What plans he has to allow online consultation on draft Bills.

Photo of Stephen Twigg Stephen Twigg Parliamentary Secretary (Privy Council Office)

New forms of information and communications technology provide important opportunities for widening public participation in the democratic process. It is for individual Committees investigating draft Bills to decide how to conduct their investigations, but I welcome the fact that Committees are making greater use of the internet. On the Government side, draft Bills are now routinely published on the internet, and consultations invite e-mail responses.

Photo of Margaret Moran Margaret Moran Labour, Luton South

Is my hon. Friend aware of the online interactive dialogue called Women Speak, which was held by the all-party group on domestic violence with survivors of domestic violence? It involved voices largely unheard by hon. Members, including Irish women travellers and Bangladeshi women. Does my hon. Friend agree that it is important that the House, when considering legislation, should hear the voices of those who usually go unheard? Will he actively encourage more online interactive consultation on draft Bills?

Photo of Stephen Twigg Stephen Twigg Parliamentary Secretary (Privy Council Office)

Yes.

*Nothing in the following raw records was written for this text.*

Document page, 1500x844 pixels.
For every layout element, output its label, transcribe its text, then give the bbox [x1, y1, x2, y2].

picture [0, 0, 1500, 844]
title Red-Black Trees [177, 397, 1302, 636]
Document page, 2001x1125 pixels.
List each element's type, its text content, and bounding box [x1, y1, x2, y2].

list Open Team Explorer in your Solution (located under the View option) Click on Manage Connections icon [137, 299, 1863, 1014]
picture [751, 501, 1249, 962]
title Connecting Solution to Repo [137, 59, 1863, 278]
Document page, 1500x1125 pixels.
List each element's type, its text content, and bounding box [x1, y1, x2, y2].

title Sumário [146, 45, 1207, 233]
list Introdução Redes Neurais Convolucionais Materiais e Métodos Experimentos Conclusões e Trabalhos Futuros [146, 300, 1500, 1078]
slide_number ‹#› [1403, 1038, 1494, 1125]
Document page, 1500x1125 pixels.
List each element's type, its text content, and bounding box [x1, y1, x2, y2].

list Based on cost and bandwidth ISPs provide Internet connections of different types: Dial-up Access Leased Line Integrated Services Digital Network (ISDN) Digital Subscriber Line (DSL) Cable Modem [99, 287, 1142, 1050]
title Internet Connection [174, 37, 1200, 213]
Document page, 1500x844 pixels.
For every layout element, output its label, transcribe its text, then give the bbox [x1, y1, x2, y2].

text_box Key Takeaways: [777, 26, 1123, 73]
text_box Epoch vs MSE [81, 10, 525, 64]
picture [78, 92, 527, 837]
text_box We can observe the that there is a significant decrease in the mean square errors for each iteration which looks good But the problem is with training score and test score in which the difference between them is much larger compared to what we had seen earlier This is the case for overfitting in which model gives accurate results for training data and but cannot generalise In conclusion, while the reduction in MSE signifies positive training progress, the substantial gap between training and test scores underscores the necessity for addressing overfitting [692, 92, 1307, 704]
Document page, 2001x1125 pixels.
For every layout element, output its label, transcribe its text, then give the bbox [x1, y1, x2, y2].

I pay tribute to the excellent work that my hon. Friend has done on domestic violence and in pioneering e-democracy. I also pay tribute to her ingenuity in raising the matter twice in different sets of questions this afternoon. It is clearly vital that we use all the forms of technology available to us to encourage an interactive approach for members of the public. Important lessons can be learned from the Women Speak pilot that my hon. Friend mentioned. As of January 2001, all Government documents have routinely been published on the internet. That is an important first step, but we have a long way to go to ensure that we use all these forms of technology properly.

Photo of Mr Paul Tyler Mr Paul Tyler Liberal Democrat, North Cornwall

Are the Minister and his right hon. Friend aware that this proposal has been given its current impetus by early-day motion 347, led by Mr. Allen, who is not in his place this afternoon? Is the Minister aware that the context for this is that hon. Member's splendid diatribe on the growth of presidential power in No. 10, and that this is an attempt somewhat to redress the balance of power by bringing back to the House of Commons the opportunity to scrutinise legislation and Executive actions more effectively? Have the Minister and his right hon. Friend had the opportunity to see an advance copy of their hon. Friend's book? If so, perhaps the Minister would like to give us his reaction?

Photo of Stephen Twigg Stephen Twigg Parliamentary Secretary (Privy Council Office)

I am tempted to say that my hon. Friend is not here because he is working on his computer. I have not had a chance to see his book either online or on paper, but I look forward to doing so. It demonstrates that there is a continuing and important debate to be had about constitutional reform and about how we can strengthen this Parliament. The task of the Modernisation Committee, chaired by my right hon. Friend the Leader of the House, is very much concerned with strengthening Parliament and its ability to serve as an effective forum for national political debate.